Quelle est la valeur ajoutée de l’action par rapport à l’objectif de l’appel ?
Ce projet permet d’atteindre au moins trois objectifs de l’appel à projet, à savoir :

  • Le renforcement des capacités techniques à travers toutes les formations qui seront données sur les techniques de production du cacao, sur la production des plants de
  • cacaoyers, d’arbres forestiers et fruitiers, sur la production de vivrier et de semences de légume.
  • Contribution à la reconstitution de la biodiversité

Le projet repose essentiellement sur l’amélioration des systèmes de cultures par l’adoption de l’agroforesterie au sens de «Système de culture et de technologie ou des végétaux ligneux pérennes (arbres, arbustes, etc.) » sont associés sur une même parcelle à des cultures dans un arrangement spatial ou temporel, et où sont exploitées des interactions à la fois écologique et économiques entre les différentes composantes du système.
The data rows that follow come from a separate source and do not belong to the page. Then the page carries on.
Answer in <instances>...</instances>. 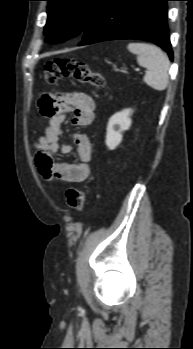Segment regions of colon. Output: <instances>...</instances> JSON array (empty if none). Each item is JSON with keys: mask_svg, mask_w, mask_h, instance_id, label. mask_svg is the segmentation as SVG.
I'll return each instance as SVG.
<instances>
[{"mask_svg": "<svg viewBox=\"0 0 193 349\" xmlns=\"http://www.w3.org/2000/svg\"><path fill=\"white\" fill-rule=\"evenodd\" d=\"M44 77L48 84H55L62 78H73L76 81L88 84L94 88H104L106 84L102 73L92 71L86 63L69 57H59L44 65ZM55 90L44 91L39 99V106L45 113H52L59 98ZM68 205L81 212L85 206V194L77 188H69L66 192Z\"/></svg>", "mask_w": 193, "mask_h": 349, "instance_id": "5ec220e1", "label": "colon"}]
</instances>
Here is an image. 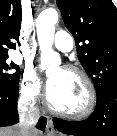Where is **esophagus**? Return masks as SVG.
Returning <instances> with one entry per match:
<instances>
[{
	"label": "esophagus",
	"instance_id": "esophagus-1",
	"mask_svg": "<svg viewBox=\"0 0 117 136\" xmlns=\"http://www.w3.org/2000/svg\"><path fill=\"white\" fill-rule=\"evenodd\" d=\"M46 134L48 136H55L56 135V131H55L51 117H47Z\"/></svg>",
	"mask_w": 117,
	"mask_h": 136
}]
</instances>
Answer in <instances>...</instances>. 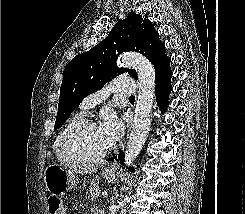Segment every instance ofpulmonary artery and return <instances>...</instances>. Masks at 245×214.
<instances>
[{
  "label": "pulmonary artery",
  "mask_w": 245,
  "mask_h": 214,
  "mask_svg": "<svg viewBox=\"0 0 245 214\" xmlns=\"http://www.w3.org/2000/svg\"><path fill=\"white\" fill-rule=\"evenodd\" d=\"M137 86L133 79L118 77L110 81L104 88L87 96L81 103L83 111H89L102 103L110 93L133 95Z\"/></svg>",
  "instance_id": "e3ab8cb5"
}]
</instances>
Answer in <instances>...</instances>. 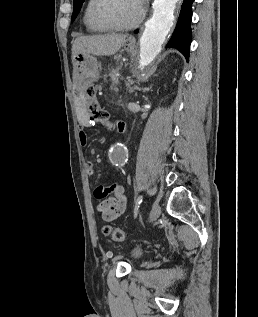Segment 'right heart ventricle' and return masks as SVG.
<instances>
[{
	"label": "right heart ventricle",
	"instance_id": "obj_1",
	"mask_svg": "<svg viewBox=\"0 0 258 317\" xmlns=\"http://www.w3.org/2000/svg\"><path fill=\"white\" fill-rule=\"evenodd\" d=\"M96 2L97 0H87L83 14L84 24L90 33H104L107 32L108 29L99 26L92 17V10Z\"/></svg>",
	"mask_w": 258,
	"mask_h": 317
}]
</instances>
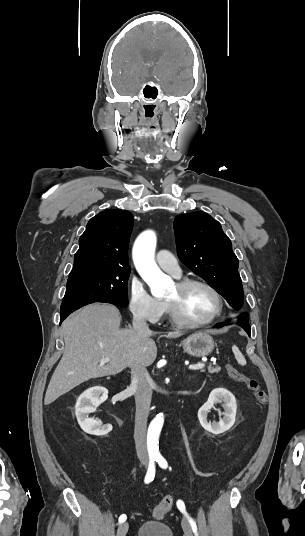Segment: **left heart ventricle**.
Here are the masks:
<instances>
[{
	"instance_id": "obj_1",
	"label": "left heart ventricle",
	"mask_w": 305,
	"mask_h": 536,
	"mask_svg": "<svg viewBox=\"0 0 305 536\" xmlns=\"http://www.w3.org/2000/svg\"><path fill=\"white\" fill-rule=\"evenodd\" d=\"M165 300L178 306L184 316L193 322L211 318L220 308L218 297L210 289L200 285L182 291L175 284Z\"/></svg>"
}]
</instances>
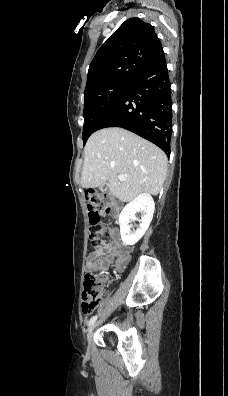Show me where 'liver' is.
<instances>
[{"mask_svg": "<svg viewBox=\"0 0 228 396\" xmlns=\"http://www.w3.org/2000/svg\"><path fill=\"white\" fill-rule=\"evenodd\" d=\"M167 157L153 143L119 127L93 133L84 148L83 188L107 184L110 194L129 202L142 193L157 195L166 179ZM119 175L126 180L120 181Z\"/></svg>", "mask_w": 228, "mask_h": 396, "instance_id": "1", "label": "liver"}]
</instances>
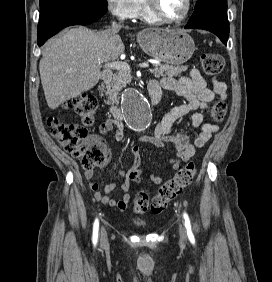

  • Renforcement des capacités commerciales

Les femmes seront formées sur la commercialisation et la gestion de leurs activités pour une meilleure mise sur le marché des produits issue de l’association des cultures.

  • Qu’est-ce que l’action apporte par rapport aux appuis dont bénéficie l’organisation de la part du gouvernement (central ou local), des acheteurs, des organismes certificateurs et autres actions mises en oeuvre par les autres partenaires techniques et financiers de l’opérateur ?

L’originalité de projet réside dans la revalorisation des pratiques paysannes en agroforesterie. Il se caractérise aussi par un important transfert de compétences à la coopérative
En effet, le projet actuel permet d’améliorer la production et le revenu des membres par des activités qui préservent l’environnement et qui contribuent à restaurer la biodiversité en particulier.


Le projet met aussi un accent particulier sur le renforcement des capacités techniques de l’équipe de projet de sorte qu’elle ait les compétences de former en interne les producteurs et les autres bénéficiaires du projet et sans qu’il ne soit nécessaire de recourir à d’autres experts. Mieux, l’équipe du projet peut valoriser ses compétences auprès d’autres coopératives.